Molecular analysis of phenylketonuria (PKU) in newborns from Texas.

ABSTRACT

This study describes the mutations at the phenylalanine hydroxylase (PAH) locus in patients with the diagnosis of classic PKU (n=18), hyperphenylalaninemia (HPA) variant (n=9) and benign persistent hyperphenylalaninemia (HPA) (n=13) who were identified by the Texas Newborn Screening Program. Blinded studies were done by sequencing of the 13 exons and exon-intron boundaries of the PAH gene in genomic DNA isolated from dry blood spots.
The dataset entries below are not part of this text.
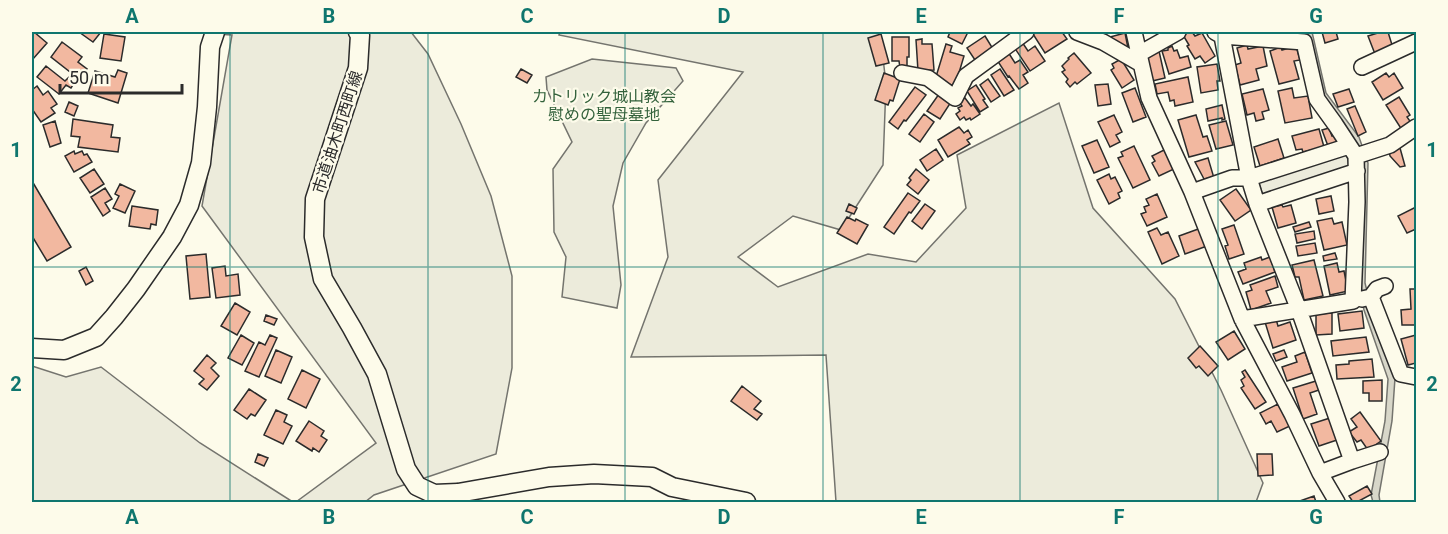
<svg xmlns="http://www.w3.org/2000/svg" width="1448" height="534" viewBox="0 0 1448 534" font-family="Roboto,'Noto Sans JP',sans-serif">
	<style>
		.green { fill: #ecebdb; stroke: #74746e; stroke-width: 1.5 }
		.water { fill: #d8d7c9; stroke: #74746e; stroke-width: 1.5 }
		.building { fill: #f2b8a0; stroke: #2b2b2b; stroke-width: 1.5 }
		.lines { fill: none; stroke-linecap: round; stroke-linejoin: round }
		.minor-casing { stroke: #2b2b2b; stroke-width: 18 }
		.tertiary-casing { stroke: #2b2b2b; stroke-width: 21 }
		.minor { stroke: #fdfbea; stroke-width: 15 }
		.tertiary { stroke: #fdfbea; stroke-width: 18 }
		.grid { fill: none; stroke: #0f766e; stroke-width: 1.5; stroke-opacity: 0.55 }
		.labels { text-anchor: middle; stroke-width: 4.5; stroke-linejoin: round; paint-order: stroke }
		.park-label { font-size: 16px; fill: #34623c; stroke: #fdfbea }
		.street-label { font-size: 16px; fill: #2b2b2b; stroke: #fdfbea }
		.neatline { fill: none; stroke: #0f766e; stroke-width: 2 }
		.grid-label { font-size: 20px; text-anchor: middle; font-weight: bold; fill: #0f766e }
	</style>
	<rect width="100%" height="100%" fill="#fdfbea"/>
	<path class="green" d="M 182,32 L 411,32 L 428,54 L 461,124 L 491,196 L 512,276 L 512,368 L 496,454 L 374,495 L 365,502 L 296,502 L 376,443 L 202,206 L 232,35 Z
		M 560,32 L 880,32 L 886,84 L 883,165 L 841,230 L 793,216 L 738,257 L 778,287 L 868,254 L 916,262 L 966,208 L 957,155 L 1059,103 L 1093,208 L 1175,299 L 1221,390 L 1263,483 L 1256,502 L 836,502 L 826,355 L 631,357 L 668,257 L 658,180 L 743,72 L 559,35 Z
		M 592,59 L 676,68 L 683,81 L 646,123 L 623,163 L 613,206 L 621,285 L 617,308 L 562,297 L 566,257 L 554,232 L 553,169 L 572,142 L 547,90 L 546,77 Z
		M 1347,153 L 1350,167 L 1263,196 L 1258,180 Z
		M 32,366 L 66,377 L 101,367 L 200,443 L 293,502 L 32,502 Z"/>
	<path class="water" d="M 1305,32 L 1312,32 L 1326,93 L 1359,137 L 1368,163 L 1365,283 L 1371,308 L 1395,378 L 1392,421 L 1379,495 L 1380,502 L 1373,502 L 1371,495 L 1385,421 L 1388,379 L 1364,310 L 1358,283 L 1360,164 L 1319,96 Z"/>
	<path class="building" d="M 32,32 L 34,32 L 47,43 L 33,59 L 32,58 Z
		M 79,32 L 101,32 L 93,42 Z
		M 950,32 L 968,32 L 962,44 L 948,37 Z
		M 1037,32 L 1054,32 L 1055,33 L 1062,32 L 1067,39 L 1045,53 L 1033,34 Z
		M 1189,32 L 1192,32 L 1195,36 L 1202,33 L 1215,56 L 1205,63 L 1200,56 L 1195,59 L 1187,46 L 1189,45 L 1183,35 Z
		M 1322,32 L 1336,32 L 1338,39 L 1325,43 Z
		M 1381,32 L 1388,32 L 1393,48 L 1375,54 L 1368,36 Z
		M 1125,33 L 1129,53 L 1111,42 L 1110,37 Z
		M 104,34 L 125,37 L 121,61 L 100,58 Z
		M 881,34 L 889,63 L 876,66 L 868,38 Z
		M 985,36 L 993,49 L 975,60 L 967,48 Z
		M 892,37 L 909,37 L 909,57 L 907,57 L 907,68 L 900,68 L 899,61 L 892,61 Z
		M 922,39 L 922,44 L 932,44 L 934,70 L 918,71 L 916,40 Z
		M 62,42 L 82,57 L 78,62 L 87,69 L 79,79 L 51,57 Z
		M 1022,42 L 1028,51 L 1035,46 L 1045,61 L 1030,71 L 1014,47 Z
		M 946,44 L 952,46 L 950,52 L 964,56 L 955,86 L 935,80 Z
		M 1247,45 L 1248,49 L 1263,46 L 1267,66 L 1256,69 L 1259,80 L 1240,85 L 1235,65 L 1241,63 L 1237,48 Z
		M 1172,46 L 1174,51 L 1177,50 L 1180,58 L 1188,56 L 1191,67 L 1169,74 L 1162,51 L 1168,50 L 1168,48 Z
		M 1296,46 L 1300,60 L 1294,61 L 1299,79 L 1279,84 L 1270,51 L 1281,47 L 1282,50 Z
		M 1159,51 L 1165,78 L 1152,81 L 1146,56 Z
		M 1008,52 L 1015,63 L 1020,60 L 1028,72 L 1023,75 L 1028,83 L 1019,89 L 1009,76 L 1008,77 L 997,60 Z
		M 1074,53 L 1091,73 L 1077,84 L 1075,82 L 1070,87 L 1066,82 L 1068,79 L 1062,72 L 1065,70 L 1062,66 L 1069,59 L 1068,58 Z
		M 1121,59 L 1134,80 L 1122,88 L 1111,70 L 1114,68 L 1112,64 Z
		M 1217,64 L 1220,81 L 1217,81 L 1218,90 L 1201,93 L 1197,67 Z
		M 46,66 L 65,81 L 69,77 L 75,82 L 71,88 L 66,85 L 59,94 L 37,77 Z
		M 521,69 L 532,75 L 527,83 L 516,77 Z
		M 1000,69 L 1014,90 L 1004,96 L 991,75 Z
		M 118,70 L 127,73 L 118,103 L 88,93 L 95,71 L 115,77 Z
		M 884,73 L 900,79 L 893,101 L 890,100 L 888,105 L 875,100 Z
		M 1386,73 L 1389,77 L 1394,73 L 1403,88 L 1383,100 L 1372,82 Z
		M 1188,77 L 1193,102 L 1175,106 L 1174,100 L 1170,101 L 1168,92 L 1157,94 L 1155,84 Z
		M 988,79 L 1000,96 L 991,102 L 980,85 Z
		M 1108,84 L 1111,104 L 1098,106 L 1095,85 Z
		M 976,85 L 985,99 L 983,100 L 988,107 L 980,112 L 967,91 Z
		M 37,86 L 43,95 L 48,91 L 57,104 L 51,108 L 55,113 L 41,122 L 32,109 L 32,90 Z
		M 915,87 L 926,95 L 906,121 L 904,120 L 898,129 L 889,122 Z
		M 1135,88 L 1146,117 L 1133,122 L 1122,93 Z
		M 1292,88 L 1294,98 L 1308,96 L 1312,118 L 1285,123 L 1278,91 Z
		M 1263,89 L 1269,110 L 1262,112 L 1264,119 L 1256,121 L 1254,113 L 1247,115 L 1242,94 Z
		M 1349,89 L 1354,102 L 1338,107 L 1333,94 Z
		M 939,94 L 951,102 L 940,119 L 927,111 Z
		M 1399,97 L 1410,115 L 1407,117 L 1412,124 L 1402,130 L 1386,105 Z
		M 965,98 L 971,106 L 973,104 L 980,114 L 971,120 L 970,118 L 966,120 L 964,117 L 960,120 L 956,114 L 960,111 L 958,108 L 962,106 L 959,102 Z
		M 69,102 L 78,106 L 74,116 L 65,112 Z
		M 1222,105 L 1225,119 L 1222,120 L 1222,118 L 1208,121 L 1206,109 Z
		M 1355,106 L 1366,132 L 1358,136 L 1347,109 Z
		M 924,114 L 934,122 L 920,142 L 909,134 Z
		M 1114,115 L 1122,132 L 1116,135 L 1120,142 L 1110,147 L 1098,122 Z
		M 1196,115 L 1203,137 L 1207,136 L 1212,151 L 1189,157 L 1178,120 Z
		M 73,119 L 113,125 L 111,137 L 120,138 L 118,152 L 78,147 L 80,137 L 71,136 Z
		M 55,121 L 61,143 L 50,147 L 43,125 Z
		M 1226,121 L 1233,145 L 1216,149 L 1209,125 Z
		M 959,127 L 964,133 L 968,130 L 972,137 L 967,140 L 970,144 L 948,157 L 938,140 Z
		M 1329,128 L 1332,136 L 1335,135 L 1338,143 L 1328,146 L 1322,130 Z
		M 1319,129 L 1324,147 L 1303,152 L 1302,149 L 1296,150 L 1292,136 Z
		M 1278,139 L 1284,158 L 1260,166 L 1254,147 Z
		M 1097,140 L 1109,167 L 1094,173 L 1082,146 Z
		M 1134,146 L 1150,180 L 1133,188 L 1118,158 L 1123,156 L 1121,152 Z
		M 1400,148 L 1405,166 L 1400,167 L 1390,156 L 1389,151 Z
		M 936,149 L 943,160 L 927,171 L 920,160 Z
		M 1164,150 L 1174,169 L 1159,176 L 1152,163 L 1155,161 L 1152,156 Z
		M 74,151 L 75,154 L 82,151 L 84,155 L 87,154 L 92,162 L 74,172 L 65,156 Z
		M 1208,158 L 1214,178 L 1210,180 L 1209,178 L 1204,179 L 1195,162 Z
		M 94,169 L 104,184 L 90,193 L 80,178 Z
		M 916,169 L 929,180 L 918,194 L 907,185 L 911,180 L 909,178 Z
		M 1109,174 L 1111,179 L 1115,177 L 1122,191 L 1118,193 L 1120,198 L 1109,204 L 1097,180 Z
		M 32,181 L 71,247 L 47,261 L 32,236 Z
		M 120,184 L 135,191 L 125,213 L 113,208 L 119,196 L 115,194 Z
		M 105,188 L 112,199 L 105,203 L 110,211 L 103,216 L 91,197 Z
		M 1236,189 L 1251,210 L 1235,221 L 1220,200 Z
		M 908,193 L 920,201 L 911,213 L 909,212 L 894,234 L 884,227 Z
		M 1157,194 L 1167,217 L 1147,226 L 1141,214 L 1146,212 L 1144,207 L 1149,205 L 1146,199 Z
		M 1331,196 L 1334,211 L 1319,214 L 1316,199 Z
		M 849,204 L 857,208 L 854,214 L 846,211 Z
		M 925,204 L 935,211 L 922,229 L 912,221 Z
		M 1282,205 L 1283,207 L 1291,205 L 1296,223 L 1278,228 L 1272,207 Z
		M 132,206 L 158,210 L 156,225 L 151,224 L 150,229 L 129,226 Z
		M 1416,207 L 1416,229 L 1407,233 L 1398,216 Z
		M 847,217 L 855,221 L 856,219 L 868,225 L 857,244 L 837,233 Z
		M 1332,218 L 1334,224 L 1342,222 L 1347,245 L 1324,250 L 1317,221 Z
		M 1309,222 L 1311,227 L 1295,232 L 1293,227 Z
		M 1234,225 L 1244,254 L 1229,259 L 1225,246 L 1228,245 L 1222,229 Z
		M 1157,228 L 1161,235 L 1168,232 L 1179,256 L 1162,264 L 1148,232 Z
		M 1201,228 L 1207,246 L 1185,254 L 1179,236 Z
		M 1314,231 L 1315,239 L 1297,243 L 1295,234 Z
		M 1315,243 L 1317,253 L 1298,256 L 1296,246 Z
		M 1335,253 L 1337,259 L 1324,261 L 1323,256 Z
		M 206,254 L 210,297 L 190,299 L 186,256 Z
		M 1261,257 L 1262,260 L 1270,257 L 1275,272 L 1243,284 L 1238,272 L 1246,269 L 1244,263 Z
		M 1314,260 L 1323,296 L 1304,300 L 1299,277 L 1295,277 L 1292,265 Z
		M 1337,263 L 1339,272 L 1344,271 L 1348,291 L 1330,295 L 1324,266 Z
		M 225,266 L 226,276 L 238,274 L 240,295 L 216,298 L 212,268 Z
		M 86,267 L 93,281 L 86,285 L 79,271 Z
		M 1275,276 L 1278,287 L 1266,291 L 1271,303 L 1251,310 L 1246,292 L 1252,290 L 1250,285 Z
		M 1410,289 L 1416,289 L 1416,325 L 1402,325 L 1401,310 L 1411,309 Z
		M 235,303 L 250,312 L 237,335 L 221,326 Z
		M 1362,311 L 1364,328 L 1340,331 L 1338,314 Z
		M 1332,313 L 1332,334 L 1316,335 L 1316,314 Z
		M 266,315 L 277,319 L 274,325 L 264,321 Z
		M 1276,319 L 1278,326 L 1290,322 L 1296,340 L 1273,348 L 1265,322 Z
		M 1234,331 L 1245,349 L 1228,360 L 1216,342 Z
		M 241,335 L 254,343 L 242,365 L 228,358 Z
		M 270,335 L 277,338 L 259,377 L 245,371 L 259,342 L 265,345 Z
		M 1416,335 L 1416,363 L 1408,365 L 1401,339 Z
		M 1366,337 L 1369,352 L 1333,356 L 1331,341 Z
		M 1200,346 L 1218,366 L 1208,376 L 1199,366 L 1196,368 L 1188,358 Z
		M 276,350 L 292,357 L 281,383 L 265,376 Z
		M 1284,350 L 1287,357 L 1276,361 L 1273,354 Z
		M 1305,352 L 1312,373 L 1287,381 L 1282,367 L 1297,362 L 1295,356 Z
		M 207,355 L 216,363 L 211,368 L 219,376 L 207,390 L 199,384 L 204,379 L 194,371 Z
		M 1372,359 L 1374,377 L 1337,379 L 1336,365 L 1349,364 L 1349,361 Z
		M 302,370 L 320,379 L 306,408 L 288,399 Z
		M 1245,370 L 1266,402 L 1255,409 L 1241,388 L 1244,386 L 1241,380 L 1245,377 L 1242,372 Z
		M 1382,380 L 1382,401 L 1369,401 L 1369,393 L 1363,393 L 1363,381 Z
		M 1316,381 L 1319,390 L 1310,393 L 1317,414 L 1303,419 L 1293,388 Z
		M 742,386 L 761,401 L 754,409 L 762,414 L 757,420 L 731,401 Z
		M 249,389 L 266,400 L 255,416 L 251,414 L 247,419 L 234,410 Z
		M 1278,404 L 1290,426 L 1277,432 L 1271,421 L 1266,424 L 1260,413 Z
		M 276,410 L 287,415 L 284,422 L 292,426 L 283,444 L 264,435 Z
		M 1360,412 L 1381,441 L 1368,450 L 1361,440 L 1357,442 L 1349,432 L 1357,427 L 1351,419 Z
		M 1330,418 L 1337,440 L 1319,446 L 1311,424 Z
		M 309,421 L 324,431 L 321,436 L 327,440 L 319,452 L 313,448 L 312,451 L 296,441 Z
		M 258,454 L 268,458 L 264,466 L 255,462 Z
		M 1257,454 L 1272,454 L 1273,475 L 1258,476 Z
		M 1367,486 L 1372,494 L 1357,502 L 1353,502 L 1349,496 Z
		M 1314,496 L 1316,502 L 1297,502 Z"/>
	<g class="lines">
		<defs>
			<path id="minor" d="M 1077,32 L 1103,42 L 1141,64
				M 1134,32 L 1149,98 L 1192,192 L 1242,319 L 1292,414 L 1320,473 L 1337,502
				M 1215,32 L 1222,36 L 1304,42 L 1317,99 L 1335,124 L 1356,156 L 1357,202 L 1353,301 L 1242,319
				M 1222,36 L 1249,178 L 1257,204 L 1299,310 L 1352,461 L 1320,473
				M 1139,54 L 1178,32
				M 1362,67 L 1416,42
				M 902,73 L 928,78 L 955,98 L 966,76 L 1026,32
				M 1356,156 L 1390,145 L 1416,127
				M 1192,192 L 1232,178 L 1249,178 L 1349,146
				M 1257,204 L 1357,171
				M 1371,297 L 1401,374 L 1416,377
				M 1362,299 L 1371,297 L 1377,289 L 1385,286
				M 1352,461 L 1380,452"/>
			<path id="tertiary" d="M 358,32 L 360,35 L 358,68 L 315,199 L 314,237 L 323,279 L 352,328 L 377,374 L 406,469 L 417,486 L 434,494 L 458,493 L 549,477 L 594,474 L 652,477 L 672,487 L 746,502
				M 32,348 L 64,350 L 96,337 L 114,317 L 136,289 L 172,237 L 189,205 L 201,163 L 207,107 L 210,47 L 215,32"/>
		</defs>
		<use href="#minor" class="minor-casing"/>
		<use href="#tertiary" class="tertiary-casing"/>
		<use href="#minor" class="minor"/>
		<use href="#tertiary" class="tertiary"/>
	</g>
	<path class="grid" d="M 230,32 L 230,502M 428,32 L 428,502M 625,32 L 625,502M 823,32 L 823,502M 1020,32 L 1020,502M 1218,32 L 1218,502M 32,267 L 1416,267"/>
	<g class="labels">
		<g class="park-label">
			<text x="604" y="102">カトリック城山教会<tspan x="604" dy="18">慰めの聖母墓地</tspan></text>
		</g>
		<g class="street-label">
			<text transform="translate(337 132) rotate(-72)" y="6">市道油木町西町線</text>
		</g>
	</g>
	<rect width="1448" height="534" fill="none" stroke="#fdfbea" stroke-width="66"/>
	<path d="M60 84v9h122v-9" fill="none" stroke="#2b2b2b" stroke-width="3"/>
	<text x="69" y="84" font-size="18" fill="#2b2b2b" stroke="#fdfbea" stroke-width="4.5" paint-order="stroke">50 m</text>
	<rect x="33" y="33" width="1382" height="468" class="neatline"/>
	<g class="grid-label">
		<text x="132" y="23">A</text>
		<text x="329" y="23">B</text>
		<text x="527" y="23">C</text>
		<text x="724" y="23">D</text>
		<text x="921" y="23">E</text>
		<text x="1119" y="23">F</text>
		<text x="1316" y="23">G</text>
		<text x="16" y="157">1</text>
		<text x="1432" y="157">1</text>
		<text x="16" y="391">2</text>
		<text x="1432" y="391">2</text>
		<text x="132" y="524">A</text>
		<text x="329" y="524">B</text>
		<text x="527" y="524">C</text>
		<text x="724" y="524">D</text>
		<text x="921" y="524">E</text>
		<text x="1119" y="524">F</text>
		<text x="1316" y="524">G</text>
	</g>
</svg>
Thirty-six different mutations, including 25 missense mutations, six splice mutations, three deletions and two nonsense mutations were detected in 75 of the 80 mutant alleles (94%). The prevalent mutations were R408W (19%), V388M and IVS10nt-11g->a (6% each), Y414C (5%) and H170D, A403V, T380M and IVS7nt1g->a (4% each). Two novel missense mutations were identified in exon 5 (H170D and N167S). There was genotype/phenotype correlation in 33/40 cases (83%). For this population, exons 12, 11, 7, 5 and 8, which carry 78% of the mutations, would have to be screened first. However, the other exons must be studied when either one or no mutations are found in the primary screening. Hum Mutat 17523, 2001.